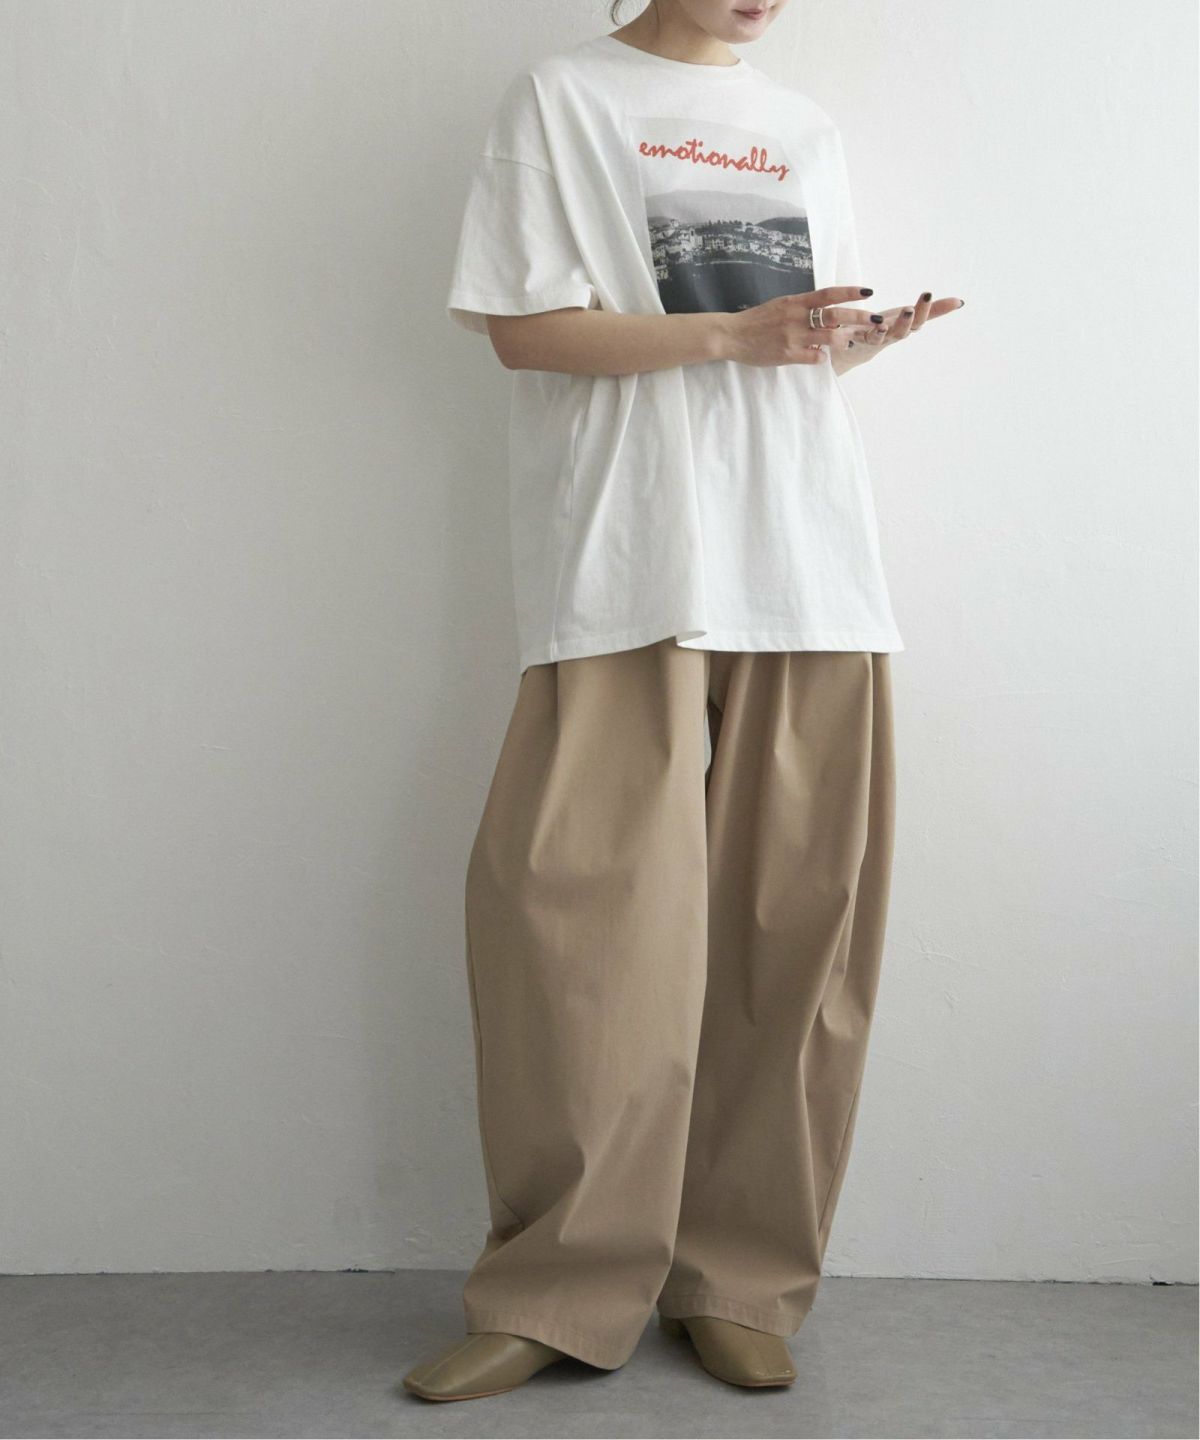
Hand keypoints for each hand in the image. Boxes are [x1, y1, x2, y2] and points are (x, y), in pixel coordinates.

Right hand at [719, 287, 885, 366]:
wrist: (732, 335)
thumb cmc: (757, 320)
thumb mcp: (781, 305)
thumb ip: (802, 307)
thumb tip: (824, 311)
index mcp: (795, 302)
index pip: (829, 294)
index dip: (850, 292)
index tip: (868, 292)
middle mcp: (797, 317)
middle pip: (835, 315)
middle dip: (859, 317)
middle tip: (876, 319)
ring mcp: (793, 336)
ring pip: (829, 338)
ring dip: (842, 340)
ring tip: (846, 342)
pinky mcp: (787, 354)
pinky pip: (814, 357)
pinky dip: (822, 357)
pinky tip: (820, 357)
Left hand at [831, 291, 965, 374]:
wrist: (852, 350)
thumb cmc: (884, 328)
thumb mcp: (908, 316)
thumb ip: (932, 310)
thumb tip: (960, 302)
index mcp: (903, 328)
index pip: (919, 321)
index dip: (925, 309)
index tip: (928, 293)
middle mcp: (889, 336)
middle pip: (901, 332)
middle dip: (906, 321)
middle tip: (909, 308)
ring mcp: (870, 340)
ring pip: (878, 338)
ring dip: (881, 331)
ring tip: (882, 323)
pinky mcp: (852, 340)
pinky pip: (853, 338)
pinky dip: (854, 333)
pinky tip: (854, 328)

==

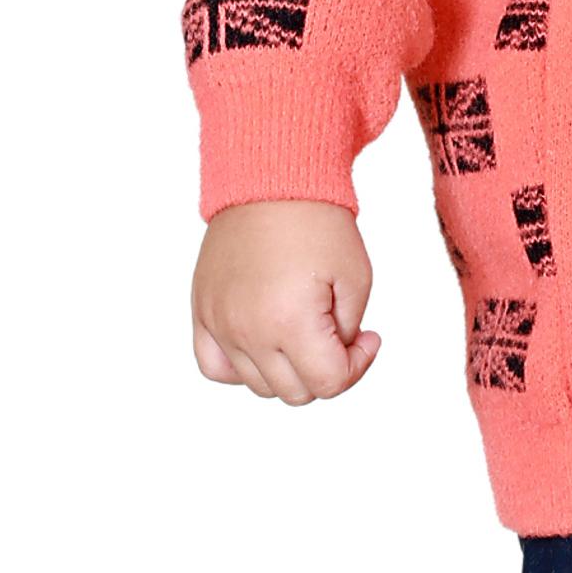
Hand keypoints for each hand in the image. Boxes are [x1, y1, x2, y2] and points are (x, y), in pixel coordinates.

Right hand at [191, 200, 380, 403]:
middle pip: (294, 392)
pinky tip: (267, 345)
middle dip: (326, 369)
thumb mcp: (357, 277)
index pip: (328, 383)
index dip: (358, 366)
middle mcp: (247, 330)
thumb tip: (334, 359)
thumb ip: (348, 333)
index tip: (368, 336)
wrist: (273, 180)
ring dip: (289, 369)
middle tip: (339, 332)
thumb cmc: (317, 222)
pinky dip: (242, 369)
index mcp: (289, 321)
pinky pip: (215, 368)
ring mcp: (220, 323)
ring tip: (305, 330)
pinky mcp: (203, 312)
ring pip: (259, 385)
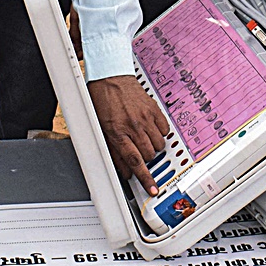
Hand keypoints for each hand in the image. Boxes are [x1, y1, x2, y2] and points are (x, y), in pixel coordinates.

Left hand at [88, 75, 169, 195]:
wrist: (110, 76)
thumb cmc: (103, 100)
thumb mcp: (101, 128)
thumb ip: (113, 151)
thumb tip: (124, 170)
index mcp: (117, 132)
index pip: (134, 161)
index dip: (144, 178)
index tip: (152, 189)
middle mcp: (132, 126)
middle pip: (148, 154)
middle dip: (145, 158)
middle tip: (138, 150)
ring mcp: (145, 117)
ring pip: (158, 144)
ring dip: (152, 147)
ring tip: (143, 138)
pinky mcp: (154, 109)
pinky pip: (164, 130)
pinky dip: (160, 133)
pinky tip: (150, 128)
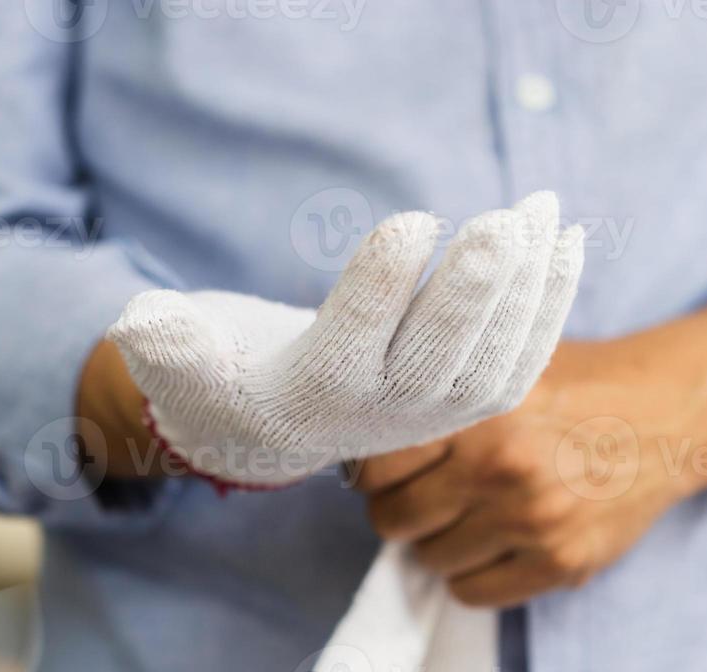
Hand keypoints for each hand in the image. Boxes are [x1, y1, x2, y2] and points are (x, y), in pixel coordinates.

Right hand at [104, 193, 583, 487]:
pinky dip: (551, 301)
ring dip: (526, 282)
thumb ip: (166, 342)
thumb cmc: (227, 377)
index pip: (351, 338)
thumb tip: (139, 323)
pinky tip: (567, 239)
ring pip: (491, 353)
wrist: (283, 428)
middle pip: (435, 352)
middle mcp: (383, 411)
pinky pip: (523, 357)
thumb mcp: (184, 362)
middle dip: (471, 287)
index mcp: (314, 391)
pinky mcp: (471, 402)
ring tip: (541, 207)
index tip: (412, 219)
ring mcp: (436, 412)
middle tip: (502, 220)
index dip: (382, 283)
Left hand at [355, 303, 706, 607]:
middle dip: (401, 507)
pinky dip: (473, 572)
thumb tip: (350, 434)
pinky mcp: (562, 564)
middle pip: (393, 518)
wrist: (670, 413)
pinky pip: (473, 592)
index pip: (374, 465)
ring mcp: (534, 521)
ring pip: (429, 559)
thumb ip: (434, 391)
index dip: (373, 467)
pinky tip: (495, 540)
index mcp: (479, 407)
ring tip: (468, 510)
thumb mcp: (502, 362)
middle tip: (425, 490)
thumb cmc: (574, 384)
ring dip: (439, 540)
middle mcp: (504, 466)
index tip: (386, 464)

→ Work to complete:
Please state how many lines in the preceding material contain the word "Right", with no other output.

→ Exercise output:
3